Let me know if you have questions about the build. I'm happy to help you out!


----------



## Bubba (Nov 10, 2021)

Don't know if you need one, Mars hydro has 4x4 x80 tall on sale 119. Plus there are discount codes. Gotta like that  extra height!

How many plants do you grow in that aeroponic  device?

Bubba


----------



## Airbone (Nov 10, 2021)

Bubba said:


> Don't know if you need one, Mars hydro has 4x4 x80 tall on sale 119. Plus there are discount codes. Gotta like that  extra height!
> 
> How many plants do you grow in that aeroponic  device?
> 
> Bubba


Thanks for letting me know!
Another 4x4 and a sp 3000 on the way .
When I have the cash for one more sp3000 and another 6 “ ac infinity. Tent #4 is on!


----------



## Airbone (Nov 10, 2021)

Airbone said:


> Thanks for letting me know!
> Another 4x4 and a sp 3000 on the way .
> When I have the cash for one more sp3000 and another 6 “ ac infinity. Tent #4 is on!


Would anyone like to donate to a broke home grower.
Lmao!


----------



## boo (Nov 10, 2021)

gmo, are you using a chiller to keep your root temps down...I always have to fight the temps in my tote...I get root rot if I try using in during the summer months...


----------



## gmo (Nov 10, 2021)

@Bubba when the tote was in a 3x3 I had 3 plants in it.  In hindsight, 2 would have been better.  This last run it was in a 4x4 with 5 plants.  In hindsight, 4 would have been a better number.

This run, I'm starting with 5 in hopes of finding 2-4 females to keep and flower out.  

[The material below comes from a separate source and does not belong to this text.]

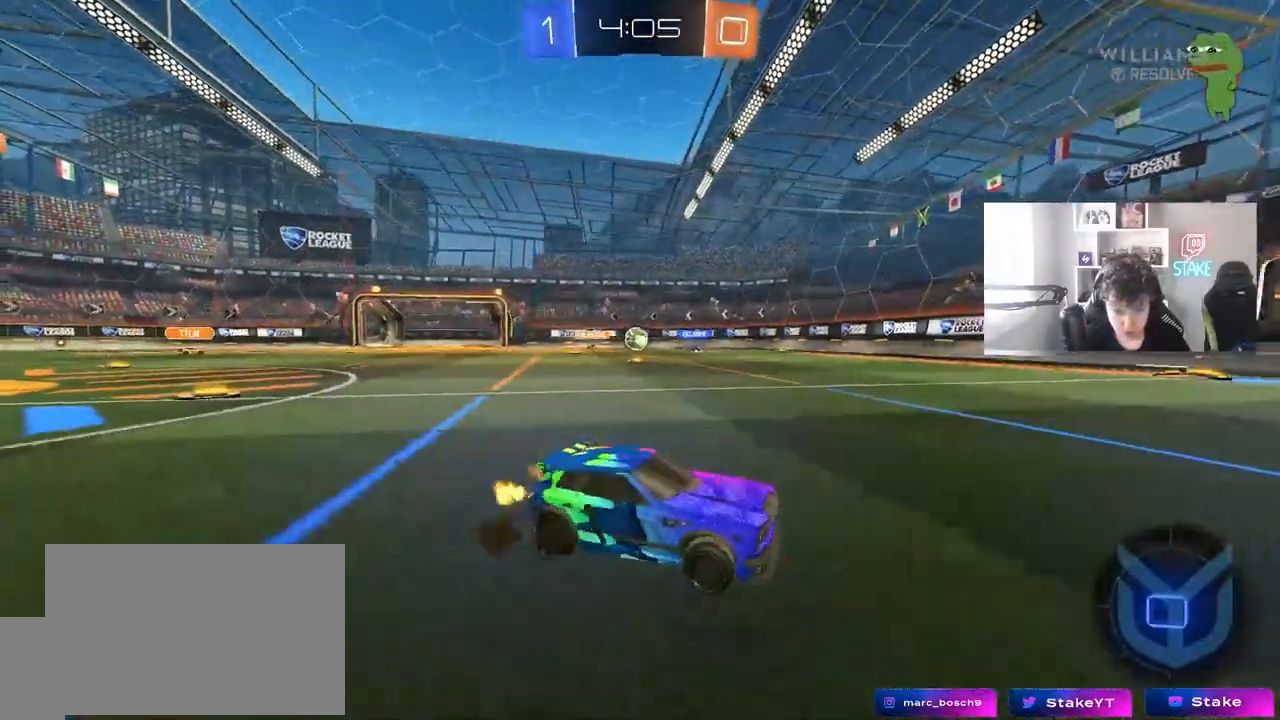
{"keys": ["w"], "mouse": [], "mouse_move": "still", "events": [[283, "a", "up"]]}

@boo I did struggle a bit until I found that if I fed A/C air into the tent near the air pump for the airstones that it kept the solution in check.  If it starts to get high I add a 12oz frozen gatorade style bottle to bring the temps back down.  It's not much of an issue right now, but this summer I did have to do some battling to keep it in check.


----------



## gmo (Nov 10, 2021)

@Airbone while you're ordering stuff.....I really wouldn't mind an Mars Hydro FC6500


----------



## Airbone (Nov 10, 2021)

gmo said:


> @Airbone while you're ordering stuff.....I really wouldn't mind an Mars Hydro FC6500


Me neither


----------



## Bubba (Nov 11, 2021)

Airbone said:


> Thanks for letting me know!
> Another 4x4 and a sp 3000 on the way .
> When I have the cash for one more sp3000 and another 6 “ ac infinity. Tent #4 is on!

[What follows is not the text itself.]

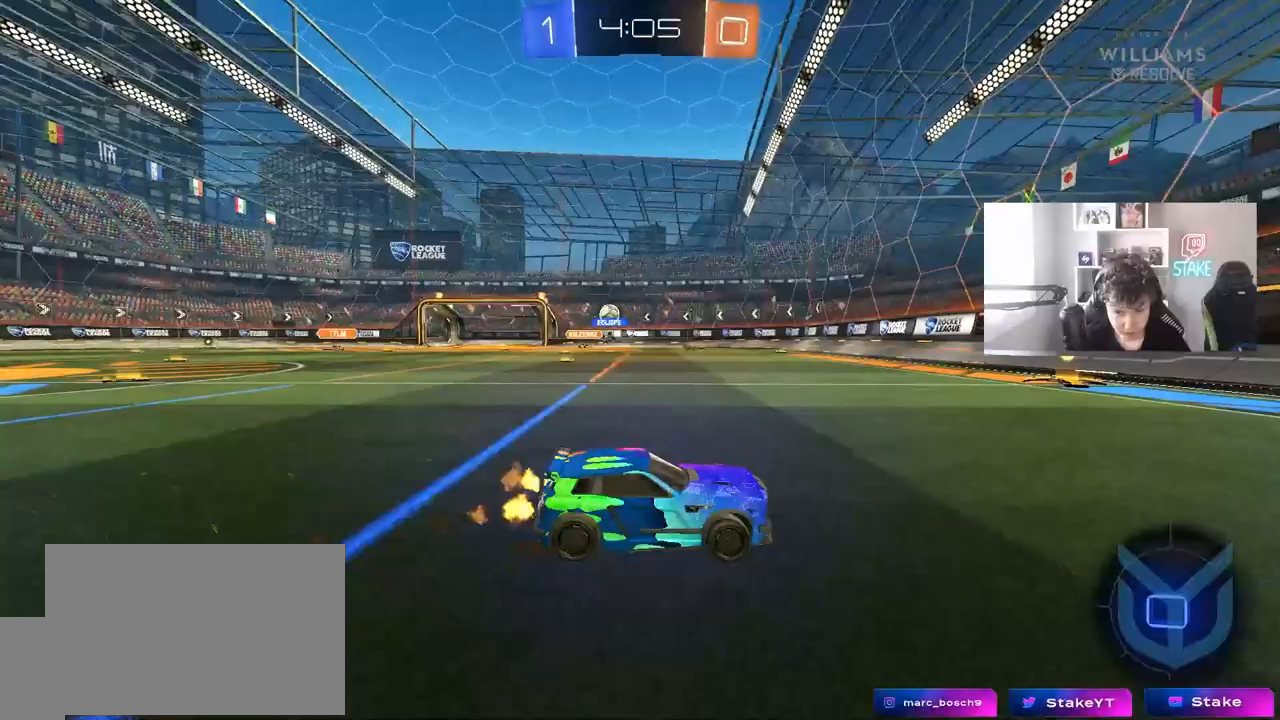
{"keys": ["w"], "mouse": [], "mouse_move": "still", "events": [[67, "a", "down"], [300, "a", "up"]]}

I have two 2x4 with a SP3000 in each. My 4x4 is really only good in cooler months, has 600 watt hortilux hps in it. I want one more SP3000. Then I can move two SP3000 to 4x4, and use 3 phlizon 1000 (100 watts each) in the other 2x4. Remaining SP3000 in remaining 2x4. Then use hortilux? Somewhere....

The 2x4 use infinity 6 inch, the 4x4 has infinity 8 inch, which is probably over kill, but I wanted to try sucking a/c room air from another floor.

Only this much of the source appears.